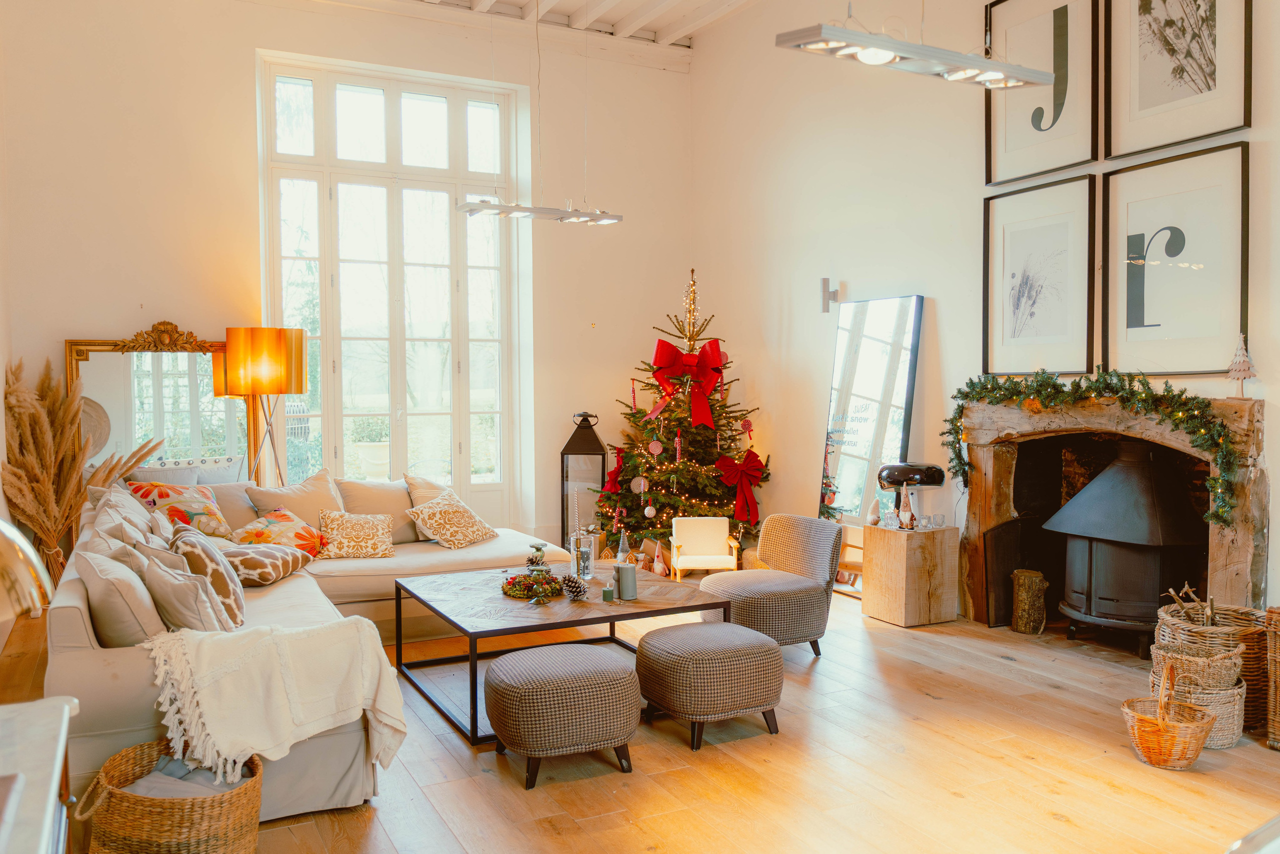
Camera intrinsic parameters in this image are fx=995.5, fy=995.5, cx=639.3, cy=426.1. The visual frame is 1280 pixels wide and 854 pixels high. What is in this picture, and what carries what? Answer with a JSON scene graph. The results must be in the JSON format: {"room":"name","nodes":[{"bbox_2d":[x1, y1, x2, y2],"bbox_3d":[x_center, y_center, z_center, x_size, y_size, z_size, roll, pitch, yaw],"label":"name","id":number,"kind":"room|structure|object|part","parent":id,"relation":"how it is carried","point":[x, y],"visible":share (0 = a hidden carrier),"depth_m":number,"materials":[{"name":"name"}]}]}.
{"room":"living room","nodes":[
{"label":"living room","id":0,"kind":"room"},
{"bbox_2d":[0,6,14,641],"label":"left wall","id":1,"kind":"structure","parent":0,"point":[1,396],"depth_m":5.62,"materials":[{"name":"paint"}]},
{"bbox_2d":[0,1,692,555],"bbox_3d":[-1.818,-1.010,7.261,5.104,4.210,0.236,-1,3,-27],"label":"back wall","id":2,"kind":"structure","parent":0,"point":[246,46],"depth_m":6.74,"materials":[{"name":"paint"}]},
{"bbox_2d":[256,51,523,508],"bbox_3d":[-1.840,-0.987,7.546,1.808,3.360,0.156,-1,3,-27],"label":"french window","id":3,"kind":"structure","parent":2,"relation":"in","point":[394,108],"depth_m":7.51,"materials":[{"name":"glass"}]},
{"bbox_2d":[408,0,754,47],"bbox_3d":[-0.116,-3.113,4.402,5.410,0.176,7.033,-1,3,-27],"label":"ceiling","id":4,"kind":"structure","parent":0,"point":[687,21],"depth_m":7.64,"materials":[{"name":"white paint"}]},
{"bbox_2d":[457,198,622,224],"bbox_3d":[-0.566,-1.812,5.771,0.961,1.172,0.194,-1,3,-27],"label":"pendant light","id":5,"kind":"object","parent":4,"relation":"hanging from","point":[494,207],"visible":0.99,"depth_m":5.76,"materials":[{"name":"silver metal"}]},
{"bbox_2d":[773,22,1052,89],"bbox_3d":[1.008,-2.024,3.559,1.065,1.482,0.253,-1,3,-27],"label":"pendant light","id":6,"kind":"object","parent":4,"relation":"hanging from","point":[923,48],"visible":0.99,"depth_m":3.54,"materials":[{"name":"silver metal"}]},
{"bbox_2d":[1,576,1279,853],"bbox_3d":[0.309,1.232,3.442,5.310,0.108,8.321,-1,3,-27],"label":"floor","id":7,"kind":"structure","parent":0,"point":[948,795],"depth_m":3.43,"materials":[{"name":"brown wood"}]},
{"bbox_2d":[0,693,77,853],"bbox_3d":[-0.967,0.903,1.111,0.541,0.762,1.421,-1,3,-27],"label":"white table","id":8,"kind":"object","parent":7,"relation":"on","point":[51,790],"visible":0.99,"depth_m":1.54,"materials":[{"name":"white stone"}]},
{"bbox_2d":[0,517,54,622],"bbox_3d":[-1.028,0.302,1.417,0.357,0.439,0.325,-1,2,-11],"label":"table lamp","id":9,"kind":"object","parent":8,"relation":"on","point":[3,526],"visible":1,"depth_m":1.43,"materials":[{"name":"metal"}]},
{"bbox_2d":[1,356,161,583],"bbox_3d":[-3.115,0.375,5.669,0.912,1.463,1.149,-1,3,-27],"label":"pampas grass","id":10,"kind":"structure","parent":7,"relation":"on","point":[13,493],"depth_m":5.53,"materials":[{"name":"brown plant"}]},
{"bbox_2d":[66,322,257,481],"bbox_3d":[-3.004,0.217,6.345,1.054,1.736,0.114,-1,3,-27],"label":"floor mirror","id":11,"kind":"object","parent":7,"relation":"on","point":[196,421],"visible":0.59,"depth_m":6.33,"materials":[{"name":"mirror"}]},
{"bbox_2d":[77,739,263,853],"bbox_3d":[-1.241,1.062,2.689,0.442,0.320,0.449,-1,3,-27],"label":"wicker basket","id":12,"kind":"object","parent":7,"relation":"on","point":[249,787],"visible":0.82,"depth_m":2.54,"materials":[{"name":"wicker"}]},
{"bbox_2d":[126,755,236,797],"bbox_3d":[-1.269,1.017,2.748,0.305,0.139,0.305,-1,3,-27],"label":"blanket","id":13,"kind":"object","parent":12,"relation":"in","point":[164,792],"visible":0.3,"depth_m":2.75,"materials":[{"name":"grey fabric"}]},
{"bbox_2d":[220,326,309,488],"bbox_3d":[-2.353,0.218,6.280,0.480,1.673,0.470,-1,3,-27],"label":"floor lamp","id":14,"kind":"object","parent":7,"relation":"on","point":[281,389],"visible":0.89,"depth_m":6.07,"materials":[{"name":"gold metal"}]},
{"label":"lamp shade","id":15,"kind":"part","parent":14,"relation":"part of","materials":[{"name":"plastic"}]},
{"bbox_2d":[40,471,576,820],"bbox_3d":[-1.221,0.730,4.651,2.392,0.847,3.230,-1,3,-27],"label":"sectional sofa","id":16,"kind":"object","parent":7,"relation":"on","point":[91,675],"visible":0.38,"depth_m":3.60,"materials":[{"name":"beige fabric"}]},
{"bbox_2d":[77,544,165,646],"bbox_3d":[-1.706,0.589,3.311,0.260,0.370,0.519,-1,3,-27],"label":"cushion","id":17,"kind":"object","parent":16,"relation":"on","point":[134,623],"visible":0.74,"depth_m":3.13,"materials":[{"name":"fabric"}]},
{"bbox_2d":[85,483,166,547],"bbox_3d":[-2.408,0.502,4.694,0.319,0.427,0.602,-1,3,-27],"label":"cushion","id":18,"kind":"object","parent":16,"relation":"on","point":[129,503],"visible":0.39,"depth_m":4.61,"materials":[{"name":"fabric"}]},
{"bbox_2d":[128,480,233,539],"bbox_3d":[-2.463,0.476,5.352,0.354,0.353,0.503,1,3,33],"label":"floral pillow","id":19,"kind":"object","parent":16,"relation":"on","point":[199,511],"visible":0.69,"depth_m":5.29,"materials":[{"name":"fabric"}]},
{"bbox_2d":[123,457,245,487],"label":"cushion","id":20,"kind":"object","parent":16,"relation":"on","point":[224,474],"visible":0.26,"depth_m":6.00,"materials":[{"name":"fabric"}]},
{"bbox_2d":[134,542,235,632],"bbox_3d":[-1.580,0.616,3.492,0.291,0.357,0.469,-1,3,-27],"label":"cushion","id":21,"kind":"object","parent":16,"relation":"on","point":[206,623],"visible":0.77,"depth_m":3.35,"materials":[{"name":"grey fabric"}]},
{"bbox_2d":[167,522,245,625],"bbox_3d":[-1.702,0.591,3.915,0.269,0.393,0.478,-1,3,-27],"label":"patterned pillow","id":22,"kind":"object","parent":16,"relation":"on","point":[236,600],"visible":0.59,"depth_m":3.77,"materials":[{"name":"fabric"}]},
{"bbox_2d":[221,534,314,584],"bbox_3d":[-1.822,0.647,4.772,0.381,0.194,0.481,0,2,8],"label":"patterned pillow","id":23,"kind":"object","parent":16,"relation":"on","point":[289,568],"visible":0.78,"depth_m":4.64,"materials":[{"name":"fabric"}]},
{"bbox_2d":[145,617,407,785],"bbox_3d":[-1.119,0.837,3.070,0.806,0.454,0.494,-1,3,-27],"label":"throw blanket","id":24,"kind":"object","parent":16,"relation":"on","point":[301,665],"visible":0.95,"depth_m":2.96,"materials":[{"name":"beige fabric"}]},
{"bbox_2d":[230,507,325,555],"bbox_3d":[-1.911,0.588,5.255,0.396,0.278,0.482,0,2,16],"label":"floral pillow","id":25,"kind":"object","parent":16,"relation":"on","point":[306,538],"visible":0.79,"depth_m":5.16,"materials":[{"name":"fabric"}]},
{"bbox_2d":[245,469,346,527],"bbox_3d":[-1.957,0.498,5.738,0.320,0.442,0.572,2,3,44],"label":"cushion","id":26,"kind":"object","parent":16,"relation":"on","point":[316,506],"visible":0.65,"depth_m":5.66,"materials":[{"name":"beige fabric"}]},
{"bbox_2d":[316,509,395,558],"bbox_3d":[-1.566,0.589,5.475,0.424,0.244,0.296,-1,3,-27],"label":"patterned pillow","id":27,"kind":"object","parent":16,"relation":"on","point":[336,553],"visible":0.99,"depth_m":5.39,"materials":[{"name":"beige fabric"}]},
{"bbox_2d":[335,476,417,543],"bbox_3d":[-1.554,0.493,5.909,0.569,0.412,0.308,-1,3,-27],"label":"cushion","id":28,"kind":"object","parent":16,"relation":"on","point":[371,491],"visible":0.62,"depth_m":5.82,"materials":[{"name":"beige fabric"}]},
{"bbox_2d":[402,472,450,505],"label":"cushion","id":29,"kind":"object","parent":16,"relation":"on","point":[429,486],"visible":0.36,"depth_m":6.08,"materials":[{"name":"beige fabric"}]},
{"bbox_2d":[403,489,498,548],"bbox_3d":[-1.097,0.542,5.784,0.350,0.301,0.496,1,3,30],"label":"patterned pillow","id":30,"kind":"object","parent":16,"relation":"on","point":[427,513],"visible":0.99,"depth_m":5.69,"materials":[{"name":"beige fabric"}]},
{"bbox_2d":[484,643,639,787],"bbox_3d":[-0.273,0.990,3.527,0.546,0.380,0.539,-1,3,-27],"label":"pouf","id":31,"kind":"object","parent":7,"relation":"on","point":[622,670],"visible":0.99,"depth_m":3.32,"materials":[{"name":"fabric"}]},
{"bbox_2d":[391,561,737,744],"bbox_3d":[-0.367,0.940,4.462,1.170,0.418,1.191,-1,3,-27],"label":"coffee table","id":32,"kind":"object","parent":7,"relation":"on","point":[589,603],"visible":0.74,"depth_m":4.25,"materials":[{"name":"wood"}]},
{"bbox_2d":[500,569,564,599],"bbox_3d":[-0.471,0.685,4.429,0.302,0.093,0.312,-1,3,-27],"label":"wreath","id":33,"kind":"object","parent":32,"relation":"on","point":[527,593],"visible":0.98,"depth_m":4.37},
{"bbox_2d":[526,542,549,571],"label":"candle holder","id":34,"kind":"object","parent":32,"relation":"on","point":[537,548],"visible":0.76,"depth_m":4.72,"materials":[{"name":"green glass"}]},
{"bbox_2d":[561,574,586,599],"bbox_3d":[-0.284,0.695,4.327,0.100,0.090,0.104,-1,3,-27],"label":"pine cone","id":35,"kind":"object","parent":32,"relation":"on","point":[574,590],"visible":1,"depth_m":4.30,"materials":[{"name":"brown plant"}]},
{"bbox_2d":[570,529,597,578],"bbox_3d":[-0.263,0.598,4.668,0.116,0.222,0.116,-1,3,-27],"label":"glass candle holder","id":36,"kind":"object","parent":32,"relation":"on","point":[587,548],"visible":0.98,"depth_m":4.63,"materials":[{"name":"clear glass"}]},
{"bbox_2d":[602,582,615,601],"bbox_3d":[-0.130,0.702,4.207,0.053,0.073,0.054,-1,3,-27],"label":"candle","id":37,"kind":"object","parent":32,"relation":"on","point":[607,590],"visible":1,"depth_m":4.19,"materials":[{"name":"wax"}]},
{"bbox_2d":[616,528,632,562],"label":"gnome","id":38,"kind":"object","parent":32,"relation":"on","point":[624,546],"visible":0.75,"depth_m":4.68,"materials":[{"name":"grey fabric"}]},
{"bbox_2d":[615,560,637,599],"bbox_3d":[-0.055,0.658,4.276,0.091,0.151,0.092,-1,3,-27],"label":"candle","id":39,"kind":"object","parent":32,"relation":"on","point":[632,578],"visible":1,"depth_m":4.24,"materials":[{"name":"wax"}]},
{"bbox_2d":[559,411,606,545],"bbox_3d":[-0.430,0.443,7.667,0.314,1.111,0.315,-1,3,-27],"label":"lantern","id":40,"kind":"object","parent":7,"relation":"on","point":[597,451],"visible":0.82,"depth_m":7.55,"materials":[{"name":"black metal"}]},
{"bbox_2d":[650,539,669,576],"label":"figurine","id":41,"kind":"object","parent":7,"relation":"on","point":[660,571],"visible":0.99,"depth_m":6.90,"materials":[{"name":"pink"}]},
{"bbox_2d":[592,265,769,562],"bbox_3d":[0.369,-0.081,7.429,1.417,2.242,1.441,-1,3,-27],"label":"christmas tree","id":42,"kind":"object","parent":7,"relation":"on","point":[707,479],"visible":0.85,"depth_m":7.21,"materials":[{"name":"plant"}]},
{"bbox_2d":[602,446,624,495],"bbox_3d":[-0.191,0.348,7.560,0.144,0.397,0.240,-1,3,-27],"label":"red bow","id":43,"kind":"object","parent":42,"relation":"attached to","point":[614,474],"visible":0.8,"depth_m":7.54,"materials":[{"name":"red fabric"}]},
{"bbox_2d":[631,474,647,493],"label":"ornament","id":44,"kind":"object","parent":42,"relation":"hanging from","point":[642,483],"visible":0.96,"depth_m":7.14,"materials":[{"name":"white"}]},
{"bbox_2d":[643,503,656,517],"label":"bauble","id":45,"kind":"object","parent":42,"relation":"hanging from","point":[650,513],"visible":0.96,"depth_m":7.13,"materials":[{"name":"white"}]},
{"bbox_2d":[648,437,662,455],"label":"ornament","id":46,"kind":"object","parent":42,"relation":"hanging from","point":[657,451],"visible":0.97,"depth_m":7.09,"materials":[{"name":"pink"}]},
{"bbox_2d":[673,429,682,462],"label":"ornament","id":47,"kind":"object","parent":42,"relation":"hanging from","point":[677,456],"visible":0.98,"depth_m":7.21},
{"bbox_2d":[648,339,724,430],"bbox_3d":[0.326,-0.297,6.982,0.466,0.601,0.225,-1,3,-27],"label":"red bow","id":48,"kind":"object","parent":42,"relation":"attached to","point":[672,372],"visible":0.96,"depth_m":6.97,"materials":[{"name":"red fabric"}]},
{"bbox_2d":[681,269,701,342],"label":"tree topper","id":49,"kind":"object","parent":42,"relation":"on","point":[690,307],"visible":0.99,"depth_m":7.14,"materials":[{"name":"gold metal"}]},
{"bbox_2d":[716,450,763,523],"bbox_3d":[0.699,0.433,6.956,0.372,0.488,0.143,-1,3,-27],"label":"red bow","id":50,"kind":"object","parent":42,"relation":"attached to","point":[755,456],"visible":0.95,"depth_m":6.95,"materials":[{"name":"red fabric"}]},
{"bbox_2d":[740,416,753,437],"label":"ornament","id":51,"kind":"object","parent":42,"relation":"hanging from","point":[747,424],"visible":0.94,"depth_m":7.19,"materials":[{"name":"red"}]},
{"bbox_2d":[668,516,739,579],"bbox_3d":[0.421,0.843,6.529,0.436,0.457,0.461,0,2,-3],"label":"chair","id":52,"kind":"object","parent":7,"relation":"on","point":[680,563],"visible":0.96,"depth_m":6.63,"materials":[{"name":"white fabric"}]},
{"bbox_2d":[633,620,784,749],"bbox_3d":[0.264,0.975,3.863,0.543,0.379,0.538,-1,3,-27],"label":"pouf","id":53,"kind":"object","parent":7,"relation":"on","point":[722,625],"visible":0.99,"depth_m":3.66,"materials":[{"name":"fabric"}]},
{"bbox_2d":[701,512,840,654],"bbox_3d":[0.631,0.794,5.036,0.645,0.648,0.652,-1,3,-27],"label":"armchair","id":54,"kind":"object","parent":7,"relation":"on","point":[810,598],"visible":0.9,"depth_m":4.87,"materials":[{"name":"grey fabric"}]},
{"bbox_2d":[818,294,924,554],"bbox_3d":[1.412,0.140,6.240,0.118,1.859,0.771,-1,3,-27],"label":"floor mirror","id":55,"kind":"object","parent":7,"relation":"on","point":[860,491],"visible":0.8,"depth_m":6.21,"materials":[{"name":"mirror"}]},
{"bbox_2d":[861,522,962,626],"bbox_3d":[1.545,0.832,5.665,0.407,0.513,0.392,-1,3,-27],"label":"wooden side table","id":56,"kind":"object","parent":7,"relation":"on","point":[880,571],"visible":0.97,"depth_m":5.52,"materials":[{"name":"brown wood"}]},
{"bbox_2d":[865,496,881,525],"bbox_3d":[1.353,0.491,5.755,0.094,0.171,0.095,0,2,6],"label":"figurine","id":57,"kind":"object","parent":56,"relation":"on","point":[872,521],"visible":0.99,"depth_m":5.73,"materials":[{"name":"white fabric"}]},
{"bbox_2d":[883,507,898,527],"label":"glass","id":58,"kind":"object","parent":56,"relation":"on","point":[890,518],"visible":0.99,"depth_m":5.60,"materials":[{"name":"clear glass"}]},
{"bbox_2d":[898,484,915,529],"bbox_3d":[1.491,0.456,5.553,0.089,0.252,0.089,0,2,11],"label":"figurine","id":59,"kind":"object","parent":56,"relation":"on","point":[905,518],"visible":0.99,"depth_m":5.53,"materials":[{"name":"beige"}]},
{"bbox_2d":[876,460,947,527],"bbox_3d":[1.509,0.382,5.552,0.337,0.357,0.306,-1,3,-27],"label":"table lamp","id":60,"kind":"object","parent":56,"relation":"on","point":[890,474],"visible":0.91,"depth_m":5.45,"materials":[{"name":"black metal"}]},
{"bbox_2d":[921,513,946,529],"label":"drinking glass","id":61,"kind":"object","parent":56,"relation":"on","point":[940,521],"visible":0.98,"depth_m":5.61,"materials":[{"name":"clear glass"}]},
{"bbox_2d":[982,518,1027,626],"bbox_3d":[2.099,0.819,5.575,0.389,0.562,0.111,-1,3,-27],"label":"fireplace screen","id":62,"kind":"object","parent":7,"relation":"on","point":[998,533],"visible":0.67,"depth_m":5.52,"materials":[{"name":"black"}]},
{"bbox_2d":[1010,568,1048,634],"bbox_3d":[2.089,0.938,5.346,0.192,0.329,0.193,-1,3,-27],"label":"log","id":63,"kind":"object","parent":7,"relation":"on","point":[1030,588],"visible":0.99,"depth_m":5.28,"materials":[{"name":"brown wood"}]},
{"bbox_2d":[1120,664,1214,769],"bbox_3d":[1.853,1.012,3.508,0.292,0.323,0.289,-1,3,-27],"label":"wicker basket","id":64,"kind":"object","parent":7,"relation":"on","point":[1125,710],"visible":0.99,"depth_m":3.44,"materials":[{"name":"wicker"}]},
{"bbox_2d":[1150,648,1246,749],"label":"wicker basket","id":65,"kind":"object","parent":7,"relation":"on","point":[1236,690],"visible":0.55,"depth_m":3.65,"materials":[{"name":"wicker"}]},
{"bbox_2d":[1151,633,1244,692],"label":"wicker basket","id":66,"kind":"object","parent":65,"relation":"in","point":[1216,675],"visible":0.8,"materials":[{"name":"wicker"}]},
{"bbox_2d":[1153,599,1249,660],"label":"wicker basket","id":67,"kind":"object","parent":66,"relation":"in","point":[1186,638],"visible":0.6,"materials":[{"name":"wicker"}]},
{"bbox_2d":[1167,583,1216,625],"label":"firewood","id":68,"kind":"object","parent":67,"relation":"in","point":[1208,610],"visible":0.5,"depth_m":4.04,"materials":[{"name":"brown wood"}]},
{"bbox_2d":[1153,598,1268,735],"bbox_3d":[2.315,0.939,3.998,0.434,0.438,0.436,-1,3,-27],"label":"wicker basket","id":69,"kind":"object","parent":7,"relation":"on","point":[1256,673],"visible":0.43,"depth_m":3.86,"materials":[{"name":"brown wicker"}]},
{"bbox_2d":[1264,605,1279,749],"bbox_3d":[2.497,0.918,3.575,0.388,0.522,0.375,-1,3,-27],"label":"wicker basket","id":70,"kind":"object","parent":7,"relation":"on","point":[1278,670],"visible":0.99,"depth_m":3.59,"materials":[{"name":"brown wicker"}]},
{"bbox_2d":[691,0,1279,616],"bbox_3d":[2.472,-0.945,4.626,0.200,4.164,7.993,-1,3,-27],"label":"right wall","id":71,"kind":"structure","parent":0,"point":[928,279],"depth_m":6.38,"materials":[{"name":"white paint"}]},
{"bbox_2d":[820,277,840,311],"bbox_3d":[1.243,-0.861,6.519,0.109,0.227,0.092,-1,3,-27],"label":"wall sconce","id":72,"kind":"object","parent":71,"relation":"attached to","point":[825,282],"visible":0.99,"depth_m":6.50,"materials":[{"name":"metal"}]},
{"bbox_2d":[982,173,1095,376],"bbox_3d":[2.073,-0.757,5.184,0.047,0.971,0.642,-1,3,-27],"label":"framed picture","id":73,"kind":"object","parent":71,"relation":"attached to","point":[1030,282],"visible":0.99,"depth_m":5.16},
{"bbox_2d":[983,0,1102,184],"bbox_3d":[2.097,-1.810,5.184,0.039,1.004,0.680,-1,3,-27],"label":"framed picture","id":74,"kind":"object","parent":71,"relation":"attached to","point":[1073,160],"visible":0.99,"depth_m":5.17},
{"bbox_2d":[951,387,1270,625],"bbox_3d":[2.329,0.470,5.026,0.386,1.263,1.792,-1,3,-27],"label":"fireplace","id":75,"kind":"object","parent":71,"relation":"attached to","point":[1223,553],"visible":0.72,"depth_m":5.02,"materials":[{"name":"brown wood"}]},
{"bbox_2d":[940,364,1241,525],"bbox_3d":[2.138,0.059,4.838,0.267,0.672,1.432,-1,3,-27],"label":"garland","id":76,"kind":"object","parent":75,"relation":"on","point":[1145,396],"visible":0.98,"depth_m":4.69,"materials":[{"name":"green plant"}]},
{"bbox_2d":[1041,442,1208,648],"bbox_3d":[2.470,0.583,5.045,0.677,1.063,0.710,-1,3,-27],"label":"wood stove","id":77,"kind":"object","parent":75,"relation":"in","point":[1093,553],"visible":0.95,"depth_m":4.86,"materials":[{"name":"black"}]},
{"bbox_2d":[1225,333,1257,398],"bbox_3d":[2.601,-0.260,4.305,0.126,0.292,0.126,-2,3,-44],"label":"tree figurine","id":78,"kind":"object","parent":75,"relation":"on","point":[1248,367],"visible":0.98,"depth_m":4.29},
{"bbox_2d":[1103,134,1248,374],"bbox_3d":[2.417,-0.731,4.524,0.039,0.994,0.670,-1,3,-27],"label":"framed picture","id":79,"kind":"object","parent":71,"relation":"attached to","point":[1161,367],"visible":0.99,"depth_m":4.50},
{"bbox_2d":[1106,0,1252,159],"bbox_3d":[2.414,-1.755,4.457,0.038,1.017,0.665,-1,3,-27],"label":"framed picture","id":80,"kind":"object","parent":71,"relation":"attached to","point":[1143,100],"visible":0.99,"depth_m":4.49},
{"label":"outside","id":81,"kind":"structure","parent":0,"visible":0},
{"label":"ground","id":82,"kind":"structure","parent":81,"visible":0},
{"bbox_2d":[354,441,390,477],"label":"planter","id":83,"kind":"object","parent":82,"relation":"on","point":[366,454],"visible":0.82,"depth_m":9.42,"materials":[{"name":"white ceramic"}]}
]}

--- Task brief ---
Search the preceding listing for "living" and extract every line where it is found.

--- Your response ---
{"room":"living room","nodes":[
{"label":"living room","id":0,"kind":"room"},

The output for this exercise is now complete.